3. Escousses estético-analíticos
40.
Da estética e do fundamento da “ideia de estética”
Estética, que é a “teoria do belo”, vem do grego aisthesis, que significa “faculdade de sentir”, “compreensão pelos sentimentos, pela intelecção” e, ainda, “percepção totalizante”. Trata-se, portanto, da teoria da percepção dos padrões distintivos entre um e outro valor e, logo, da percepção hierárquica dos sentidos. Aplicada à(s) arte(s), a estética faz juízo do seu objeto, classificando-o conforme o valor da percepção crítico-individual que considera o tempo, o espaço, os valores simbólico-objetivos (custo, técnica, público destino, outros...) et cetera. Sendo a “beleza” um termo dos mais subjetivos, o valor da estética aplicado à(s) arte(s) gera conflitos insolúveis: o que é lindo, para A, pode ser um horror, para B. Alguns autores – e vou com os tais –, afirmam que a arte escapa a todos os conceitos, sendo percebida apenas intuitivamente (uma espécie de tribunal interno), e fruída ao critério de cada um, do gosto individual (que, outro, pode questionar; se se leva em conta os níveis qualitativo-quantitativos como: educação, classe social, afinidades com o tema, et cetera). Não obstante – e esta é, certamente, a maior das antinomias aplicadas à(s) arte(s) –, os valores existem (mesmo que os critérios sejam questionáveis); e existem para que seja possível fazermos uma distinção elementar entre o que seja um poste de luz elétrica na via urbana e um poste de luz elétrica nalguma instalação nalguma exposição nalgum salão de artes; e existem para que, eu e você, por algum mecanismo íntimo, possamos saber o que, em se tratando de arte(s), pode ser, ao menos para nós, um luxo ou um lixo. Mesmo que o valor de uma obra esteja consignado ao nosso juízo (ou a aceitação de um juízo externo), parece que, sim: há “um valor” – que pode facilmente ser notado em seus tantos contrapontos. Em Awful art (Scholastic Ltd., 1997), Michael Cox conta que, certa vez, em Paris, durante um jantar dos futuristas (grupo de poetas e artistas surgido no começo do século XX), o italiano Fillippo Tomasso Marinetti, poeta e líder do grupo, teria afirmado: “Toda arte antiga deve ser destruída, e da forma mais violenta possível.” No diálogo imaginado (embora ocorrido, de outro modo) por Cox, Marinetti, empolgadíssimo, fala aos amigos:
..........MARINETTI – Até destruirmos a arte do passado não pode haver arte
..........moderna. Temos que ir ao Louvre!

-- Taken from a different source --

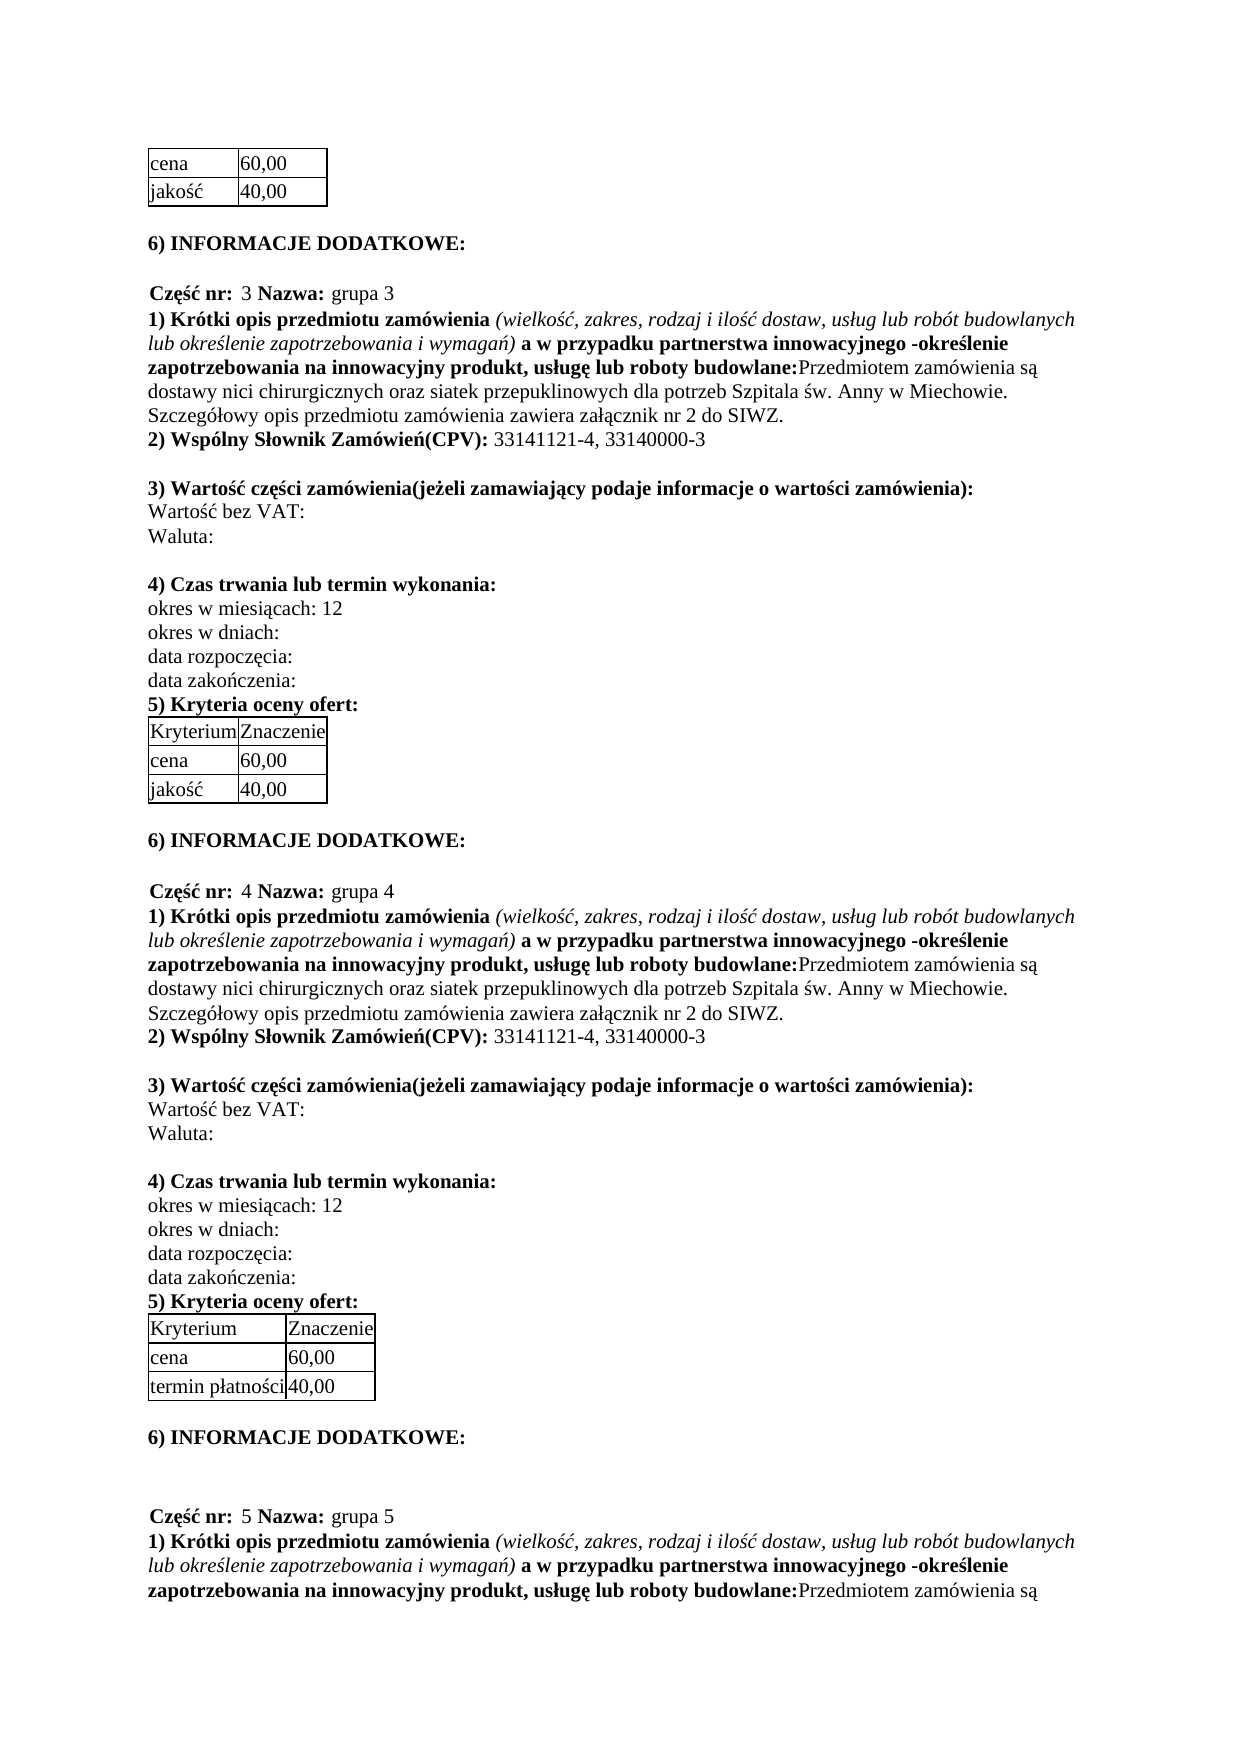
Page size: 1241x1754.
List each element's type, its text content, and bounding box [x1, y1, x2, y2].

..........OUTRO – Isso! Vamos apreciar a arte!
..........MARINETTI – Apreciar não, seu doidão! Vamos até o Louvre... queimar
..........a arte! Queimem o Louvre! Queimem o Louvre!
..........OUTRO – Vai ser a fogueira mais artística que já se viu!

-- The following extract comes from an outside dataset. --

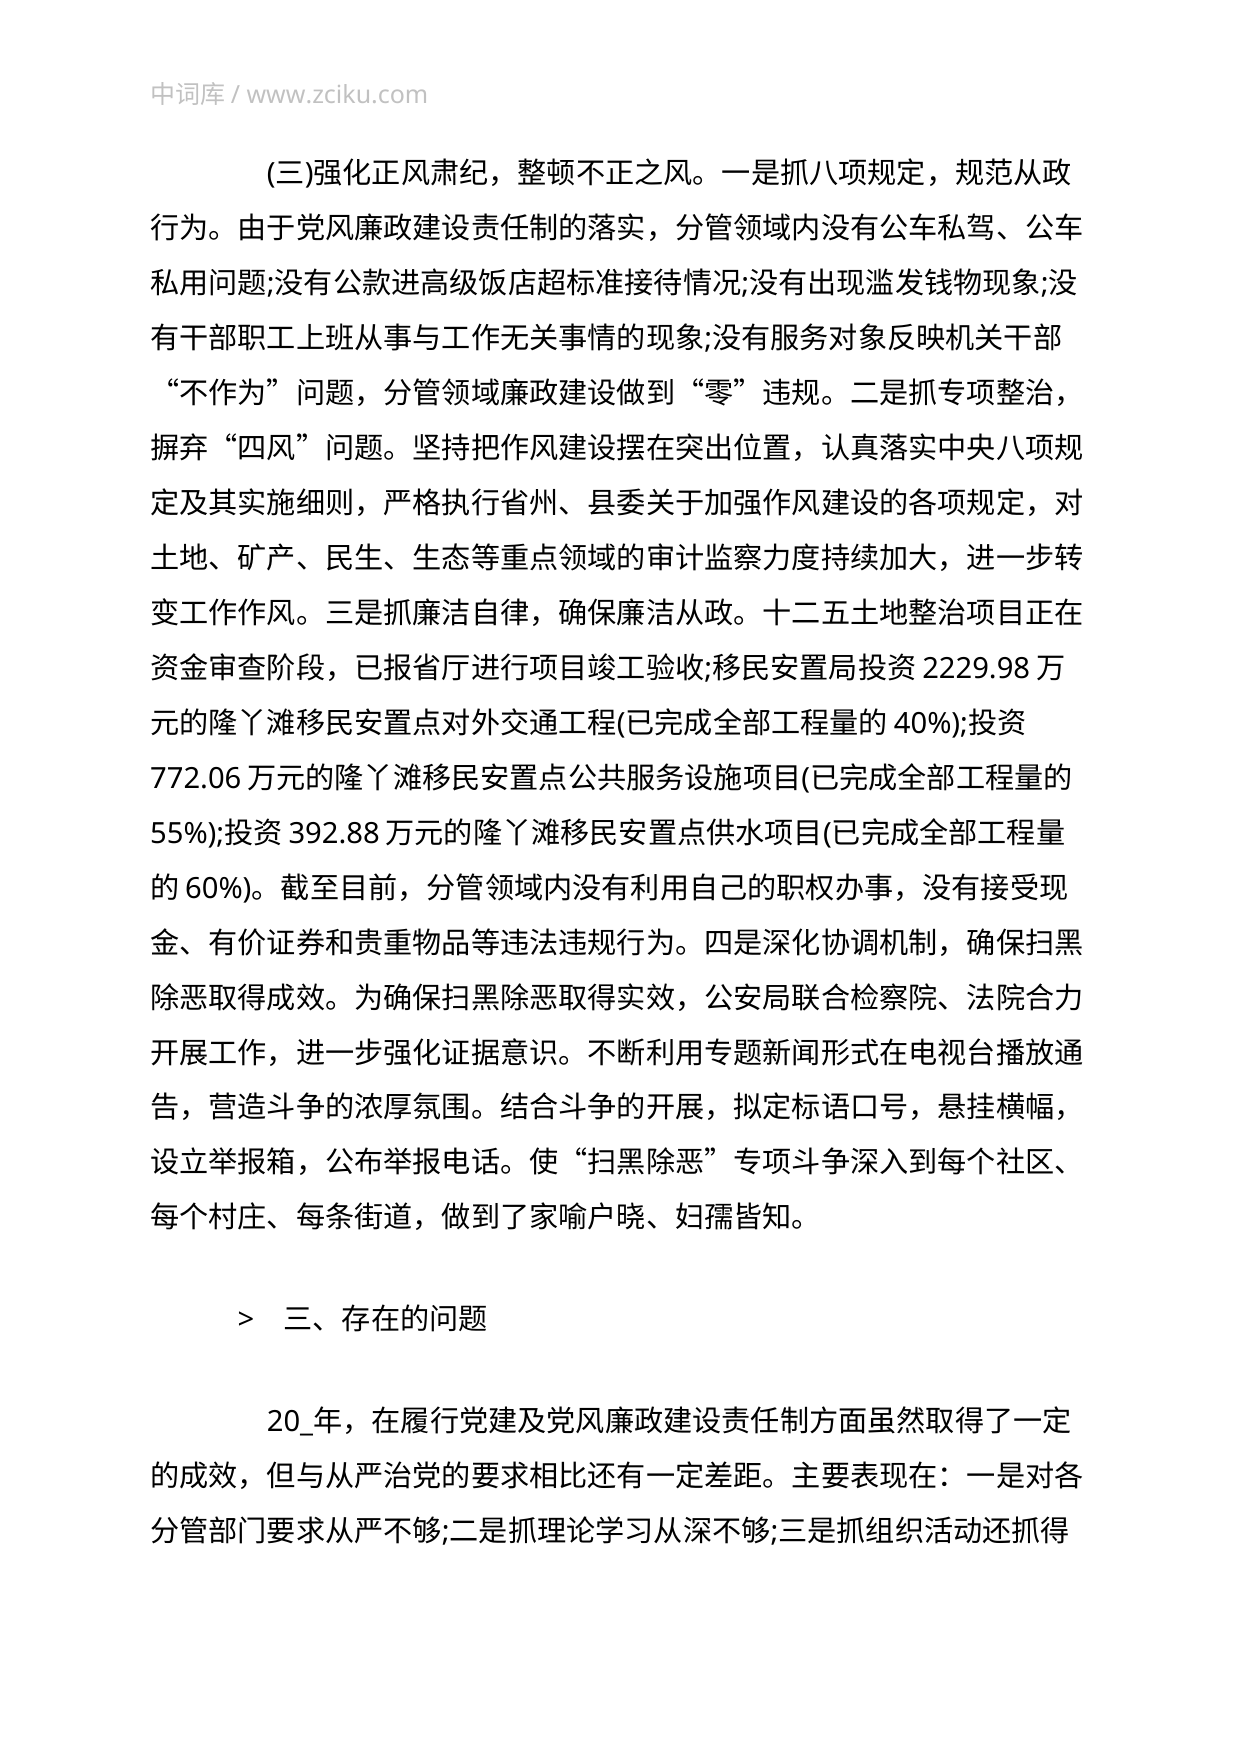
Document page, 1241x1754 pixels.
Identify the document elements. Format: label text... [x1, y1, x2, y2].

text > 三、存在的问题 [150, 1296, 1090, 1338]
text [150, 1398, 1090, 1550]
text (三)强化正风肃纪，整顿不正之风。一是抓八项规定，规范从政行为。由于党风廉政建设责任制的落实，分管领域内没有公车私驾、公车私用问题;没有公款进高级饭店超标准接待情况;没有出现滥发钱物现象;没有干部职工上班从事与工作无关事情的现象;没有服务对象反映机关干部“不作为”问题，分管领域廉政建设做到“零”违规。二是抓专项整治，摒弃“四风”问题。坚持把作风建设摆在突出位置，认真落实中央八项规定及其实施细则，严格执行省州、县委关于加强作风建设的各项规定，对土地、矿产、民生、生态等重点领域的审计监察力度持续加大，进一步转变工作作风。三是抓廉洁自律，确保廉洁从政。十二五土地整治项目正在资金审查阶段，已报省厅进行项目竣工验收;移民安置局投资2229.98万元的隆丫滩移民安置点对外交通工程(已完成全部工程量的40%);投资772.06万元的隆丫滩移民安置点公共服务设施项目(已完成全部工程量的55%);投资392.88万元的隆丫滩移民安置点供水项目(已完成全部工程量的60%)。截至目前，分管领域内没有利用自己的职权办事，没有接受现金、有价证券和贵重物品等违法违规行为。四是深化协调机制，确保扫黑除恶取得成效。为确保扫黑除恶取得实效，公安局联合检察院、法院合力开展工作，进一步强化证据意识。不断利用专题新闻形式在电视台播放通告，营造斗争的浓厚氛围。结合斗争的开展，拟定标语口号，悬挂横幅，设立举报箱，公布举报电话。使“扫黑除恶”专项斗争深入到每个社区、每个村庄、每条街道，做到了家喻户晓、妇孺皆知。 [150, 150, 1090, 1236]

..........Somente depois de morto, há quase cem anos, foi que as telas de Vincent van Gogh começaram a ter o valor que, hoje, têm. Tudo teria começado na casa de leilões Christie’s, em Londres, quando uma de suas pinturas de girassóis foi vendida por cerca de 42 milhões de dólares. Meses depois, um bilionário australiano pagaria mais de 50 milhões de dólares pela tela Íris. E as reproduções desses mesmos quadros enfeitam, agora, milhares de casas por todo o mundo. Mas o seu autor, o pobre Vincent, para não morrer de fome, alimentava-se frequentemente de biscoitos de marinheiro (farinha de trigo, água e sal) e ovos, e só. Uma vez, no desespero, comeu suas tintas, tentando envenenar-se. É que suas pinturas, com pinceladas enérgicas, grossas camadas de tintas coloridas e pulsantes, estavam muito à frente do seu público, no final do século XIX, que às considerava grosseira, espalhafatosa e de extremo mau gosto. As mesmas que, agora, são consideradas geniais – avaliadas entre 65 e 85 milhões de dólares, mesmo a mais singela dentre elas. Na grande História da Arte, e com frequência, o Tempo não é amigo do artista genial; e nem os seus críticos.
..........“Isto não é bonito, não é bom!” Por qual critério diríamos? Por qual parâmetro? O pergunta pelo fundamento do valor estético. Ah!, isso sempre independe dos consensos acerca do que, inescapavelmente, seja mera percepção da nossa individualidade estética. Mesmo assim, a arte, como a História (que precisa ser dita), precisa ser vista, avaliada. No final das contas, o grande problema não é o da estética, mas do seu fundamento, e da verdade/realidade de “tal fundamento”.